Founder of Black T-Shirt Campaign.

Check out my anti labor-trafficking project's blog: blacktshirtcampaign.tumblr.com

03
hipsterlibertarian:

In July I shared a story of an incident in which my city’s police stormed a man’s house looking for drugs in the middle of the night and executed his two (understandably startled) dogs. One of the dogs was shot to death while fleeing in fear, and as I noted then, this isn’t an isolated incident. Just a few years ago, the Saint Paul Police killed another family dog…and forced handcuffed children to sit next to its bleeding corpse. The kicker? The raid wasn’t even in the right house!
Now, a new report has surfaced of SPPD brutality. This time, a young father named Chris Lollie was arrested while waiting to pick up his kids from school. The charges were “Trespassing, Disorderly Conduct, and Obstructing Legal Process,” and police claimed he refused to leave an area reserved for employees of the bank building he was in. However, not only were there no signs indicating that the location was private, but Lollie wasn’t even in the bank proper; he was in the skyway.
(For those who aren’t familiar with the skyway system, it’s a thing we have in St. Paul, Minneapolis, and some other Minnesota cities. Basically, it gets hella cold here in the winter, so they built enclosed sidewalks, or skyways, one or two stories up. In the downtown areas, the skyways form a whole second network of pedestrian roads, and once you get inside your office building—or whichever building is closest to your parking garage or bus stop or whatever—you can use them to move from building to building to get around the whole downtown area. It’s an easy way to go to lunch or meetings without having the snot in your nostrils freeze. I mention all that to say: Skyways are public spaces. You do not have to be an employee in the buildings they connect to use them. Lollie was not trespassing.)
Fortunately, Lollie had the presence of mind to capture his interaction with the SPPD on film. Here’s a transcript I’ve made of the first few seconds:

Lollie: So what’s your business with me right now?
Officer: I want to find out who you are, and what the problem was back there…
Lollie: There is no problem—that’s the thing.
Officer: So, talk to me, let me know, and you can be on your way.
Lollie: Let you know…why do I have to let you know who I am? Who I am isn’t the problem.
Officer: Because that’s what police do when they get called.
Lollie: Well, I know my rights, first off. Secondly, I don’t have to let you know who I am if I haven’t broken any laws. Like I told him, I’m going to New Horizons [School] to pick up my kids at 10 o’clock. I was sitting there for ten minutes…
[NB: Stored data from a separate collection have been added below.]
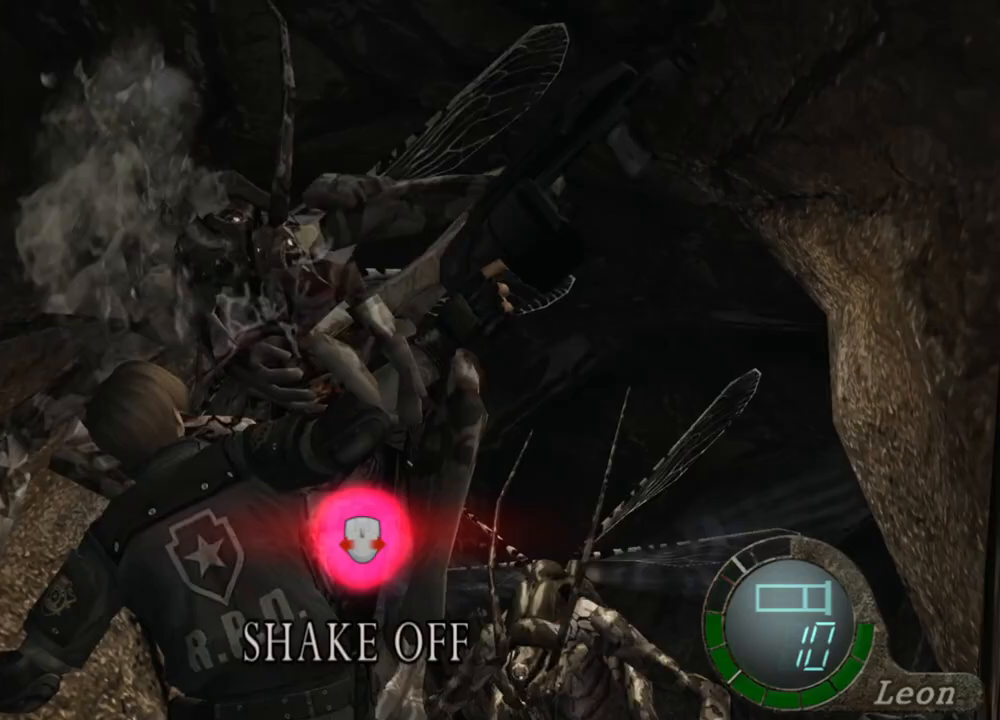
{"keys": [], "mouse": [], "events": []}
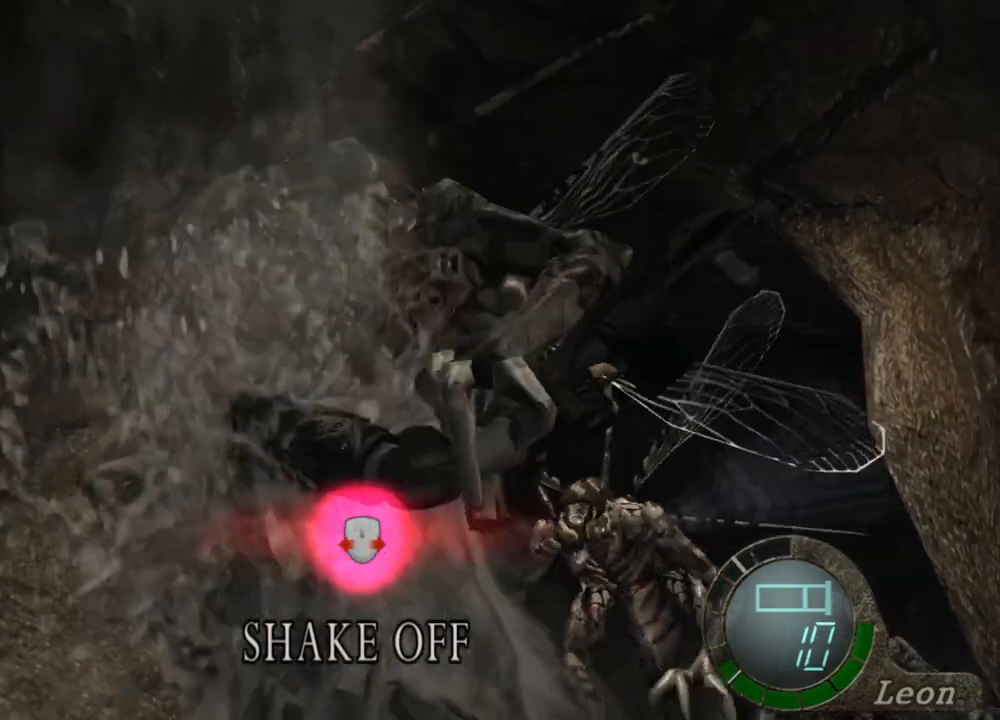
{"keys": [], "mouse": [], "events": []}
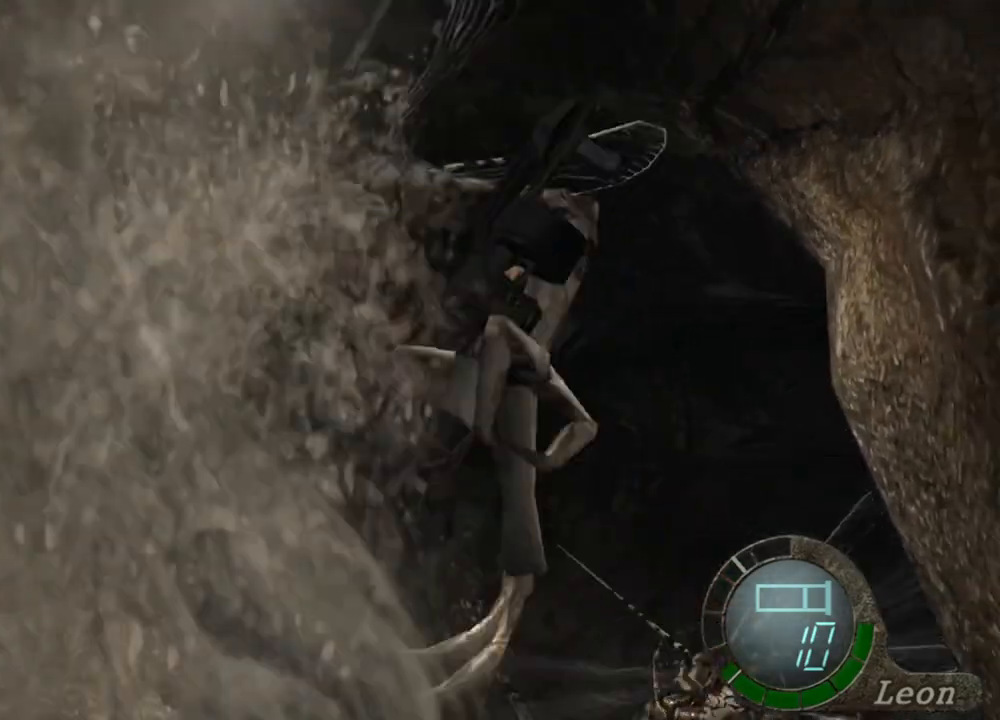
{"keys": [], "mouse": [], "events": []}
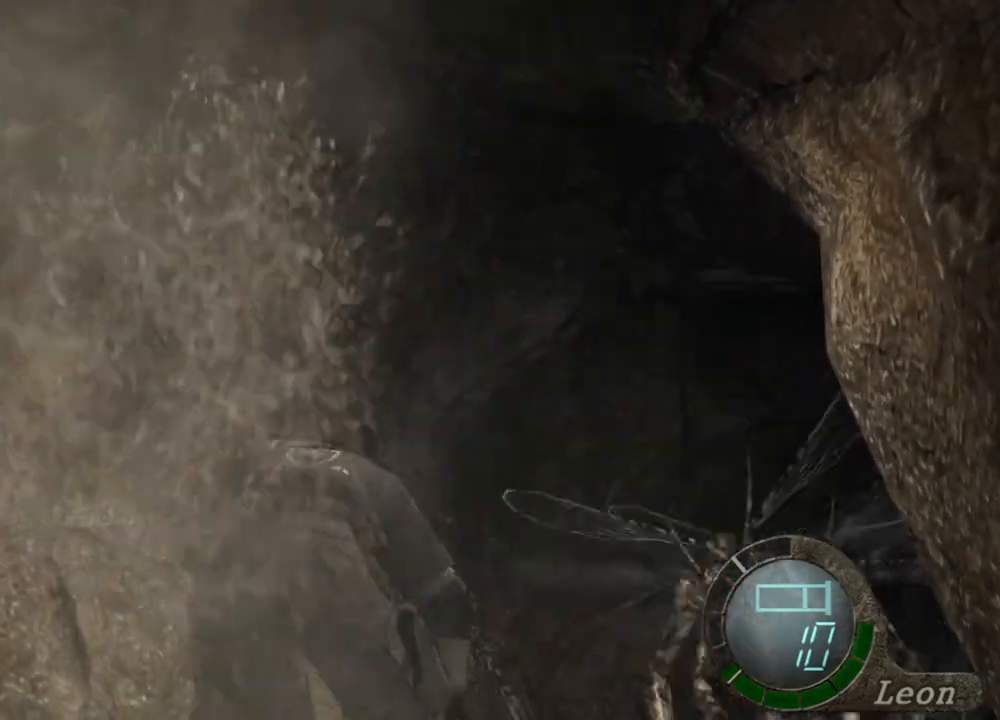
{"keys": [], "mouse": ["right"], "events": [[433, "mouse_right", "down"]]}
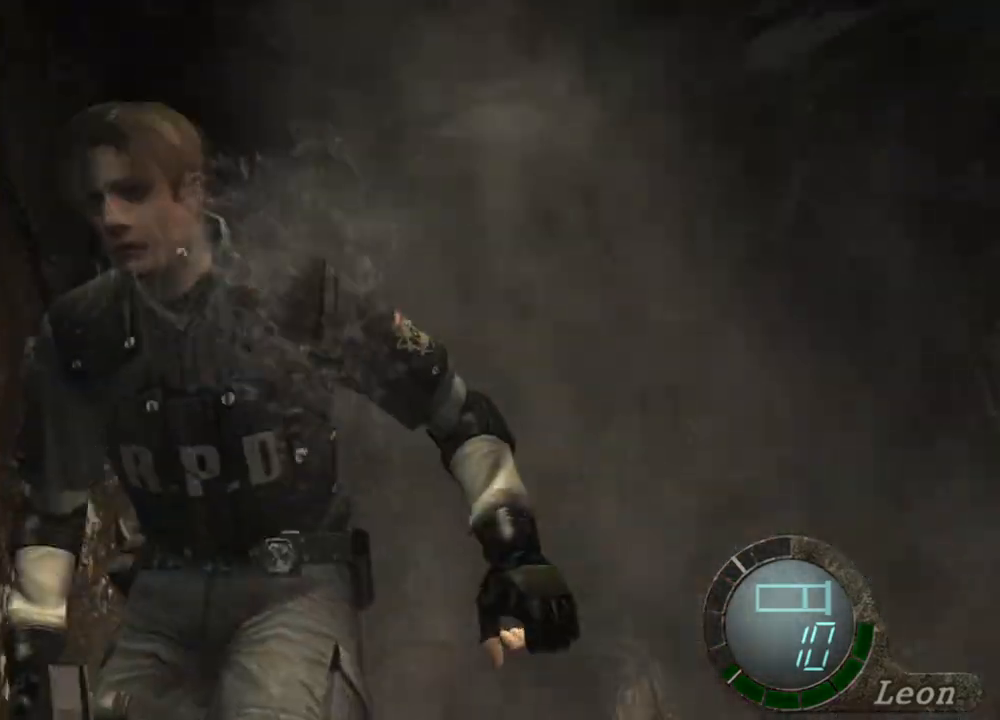
{"keys": [], "mouse": ["right"], "events": []}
As the officer brushes aside his explanation and continues to illegally demand he identify himself, Lollie cuts to the chase: “The problem is I’m black. That’s the problem. No, it really is, because I didn’t do anything wrong.”
Next, Lollie and the female officer he’s been walking and talking with meet a male officer. When Lollie politely asks the officer not to touch or obstruct him, because he has to go get his kids, the man immediately responds, “Well, you’re going to go to jail then.”
As the police initiate the arrest process—telling him to put his hand behind his back or “otherwise things are going to get ugly"—the camera visuals go black. Lollie continues to be heard pleading, still polite even while he’s assaulted, that he be allowed to go meet his children.
Next, they tase him.
If that’s not enough to convince you that this is gross police misconduct, seriously, take five minutes and watch the video. The calmness of his tone alone should make it obvious that there is no possible argument that the situation merited this kind of police action:

After multiple witnesses verified Lollie’s version of events, prosecutors dropped all charges against him. One woman who is also not an employee at the bank the skyway links noted that she regularly sits during her lunch break exactly where Lollie was sitting, but she has never been harassed by police. However, the SPPD continue to defend their actions.
At The Atlantic, Conor Friedersdorf points out how simple it would have been for police to resolve this situation without violence and an arrest had they cared to do so:

His story about getting his kids wasn’t merely plausible, given the man’s age and the fact that there was a school right there–it was a story the female police officer shown at the beginning of the video or the male officer shown later could easily confirm. 
Lollie is also absolutely correct that no law required him to show an ID to police officers. As Flex Your Rights explains, “Police can never compel you to identify yourself without reasonable suspicion to believe you’re involved in illegal activity,” and while 24 states have passed “stop and identify” statutes “requiring citizens to reveal their identity when officers have reasonable suspicion to believe criminal activity may be taking place,” Minnesota isn’t one of those states.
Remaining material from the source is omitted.